Tamuz 6, 5765
The government's decision
Sunday to speed up preparations for completing the "Jerusalem envelope"
project exposes anew the attempt to use the security fence for issues that
have no connection to the security of the citizens of Israel.
In a statement to the High Court of Justice, the state prosecution did not hide that the government is taking political, and not just security, considerations into account.
Yet, out of the 130 kilometers of the fence in the Jerusalem area, 102 kilometers are on West Bank territory, to a depth of up to 10 kilometers. Only four kilometers are within the municipal border established with the annexation of East Jerusalem. Twelve kilometers effectively remove from the municipal boundaries the areas housing 55,000 Palestinians for whom the government now wants to do the right thing.
The experience of the last 38 years was necessary to teach the decision makers that every attempt to separate East Jerusalem and the territories via a municipal border, roadblocks, administrative injunctions or concrete walls is destined to fail.
Now the government wants to insert a wedge in the heart of Jerusalem's Arab neighborhoods, in addition to establishing a physical barrier between 190,000 East Jerusalem residents and their brothers living in Ramallah and Bethlehem.
It's difficult to tell how this particular route will be a burden to the terror organizations, which, according to the prosecution statement to the High Court, "used the direct connection between the Judea and Samaria population and East Jerusalem, and from there to Jerusalem itself, in order to carry out dozens of terror attacks."
After all, the concrete walls, which will further disrupt the close connection with East Jerusalem residents on the social, political and economic front, are likely to increase their hostility toward the State of Israel and their motivation to harm its citizens.
Even if, by some miracle, the government ministries and the municipality manage to complete their preparations for carrying out in 53 days 34 tasks that are meant to minimize the damage to the quality of life of tens of thousands of Jerusalem residents who will be moved outside the fence, it's doubtful whether the move will suffice for the High Court, or blunt the criticism of the international community.
Previous High Court rulings on changing the route of the fence, where the court was persuaded that doing so would not damage security, should have led the government to delay construction in controversial areas of the "Jerusalem envelope," pending a court decision. The Bush administration's resolute opposition to the E1 plan, which effectively annexes Ma'aleh Adumim to Jerusalem, should have prevented the politicians from acting in a way that seems to be an attempt to violate its commitment to refrain from unilateral annexation of West Bank land.

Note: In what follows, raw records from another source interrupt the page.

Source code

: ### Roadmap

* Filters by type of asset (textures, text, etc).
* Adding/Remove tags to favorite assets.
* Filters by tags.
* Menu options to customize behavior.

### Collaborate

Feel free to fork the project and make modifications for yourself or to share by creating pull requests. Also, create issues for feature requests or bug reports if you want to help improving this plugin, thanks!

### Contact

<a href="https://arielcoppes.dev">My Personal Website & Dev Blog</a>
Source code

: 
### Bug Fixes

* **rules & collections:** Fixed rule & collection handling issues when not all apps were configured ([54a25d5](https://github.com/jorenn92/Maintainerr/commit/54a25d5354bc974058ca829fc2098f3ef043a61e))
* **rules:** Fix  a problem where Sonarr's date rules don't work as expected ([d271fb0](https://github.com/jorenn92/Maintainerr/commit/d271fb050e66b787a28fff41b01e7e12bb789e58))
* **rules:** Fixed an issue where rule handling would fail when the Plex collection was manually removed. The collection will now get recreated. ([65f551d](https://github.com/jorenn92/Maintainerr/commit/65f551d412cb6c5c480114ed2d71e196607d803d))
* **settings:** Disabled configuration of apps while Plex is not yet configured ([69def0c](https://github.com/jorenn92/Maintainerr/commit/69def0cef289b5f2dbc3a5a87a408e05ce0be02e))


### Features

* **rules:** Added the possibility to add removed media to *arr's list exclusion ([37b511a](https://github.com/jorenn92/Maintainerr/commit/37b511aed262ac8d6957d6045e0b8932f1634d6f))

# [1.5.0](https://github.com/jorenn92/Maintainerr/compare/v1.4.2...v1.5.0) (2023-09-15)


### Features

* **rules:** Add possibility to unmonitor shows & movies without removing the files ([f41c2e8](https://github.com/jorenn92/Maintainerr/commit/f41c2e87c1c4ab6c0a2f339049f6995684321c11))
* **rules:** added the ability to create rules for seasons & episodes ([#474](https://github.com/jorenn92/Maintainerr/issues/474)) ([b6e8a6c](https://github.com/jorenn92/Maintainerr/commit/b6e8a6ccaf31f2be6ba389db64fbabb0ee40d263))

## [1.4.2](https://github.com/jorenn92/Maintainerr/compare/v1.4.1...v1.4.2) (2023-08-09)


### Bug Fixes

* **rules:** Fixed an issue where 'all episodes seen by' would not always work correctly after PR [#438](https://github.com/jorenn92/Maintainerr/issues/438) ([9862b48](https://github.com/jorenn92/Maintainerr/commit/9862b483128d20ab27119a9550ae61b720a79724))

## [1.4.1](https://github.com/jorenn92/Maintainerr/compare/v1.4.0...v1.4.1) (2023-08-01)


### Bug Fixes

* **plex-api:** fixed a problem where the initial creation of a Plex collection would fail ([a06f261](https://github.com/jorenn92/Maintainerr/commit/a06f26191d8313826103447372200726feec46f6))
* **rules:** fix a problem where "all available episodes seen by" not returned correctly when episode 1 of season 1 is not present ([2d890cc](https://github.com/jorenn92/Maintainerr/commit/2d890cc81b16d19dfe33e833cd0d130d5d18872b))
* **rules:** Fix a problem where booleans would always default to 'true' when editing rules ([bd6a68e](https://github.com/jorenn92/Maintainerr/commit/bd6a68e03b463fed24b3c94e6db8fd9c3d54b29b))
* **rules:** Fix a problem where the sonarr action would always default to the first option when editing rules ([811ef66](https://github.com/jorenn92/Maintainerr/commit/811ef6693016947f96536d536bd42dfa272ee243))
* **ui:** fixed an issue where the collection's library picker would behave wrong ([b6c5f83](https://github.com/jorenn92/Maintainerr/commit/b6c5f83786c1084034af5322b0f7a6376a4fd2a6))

One may find some comfort, and even encouragement, from the decision made by a Likud-led government to use the concrete walls to stray (on both sides) from the municipal border of the city, thereby chipping away at the taboo of "dividing Jerusalem."
Ehud Barak was the first Israeli leader who put the borders of Jerusalem on the political agenda. Ariel Sharon is the first Israeli leader who has proven, in an official government decision, that the borders established hastily and arbitrarily in 1967 are not sacred.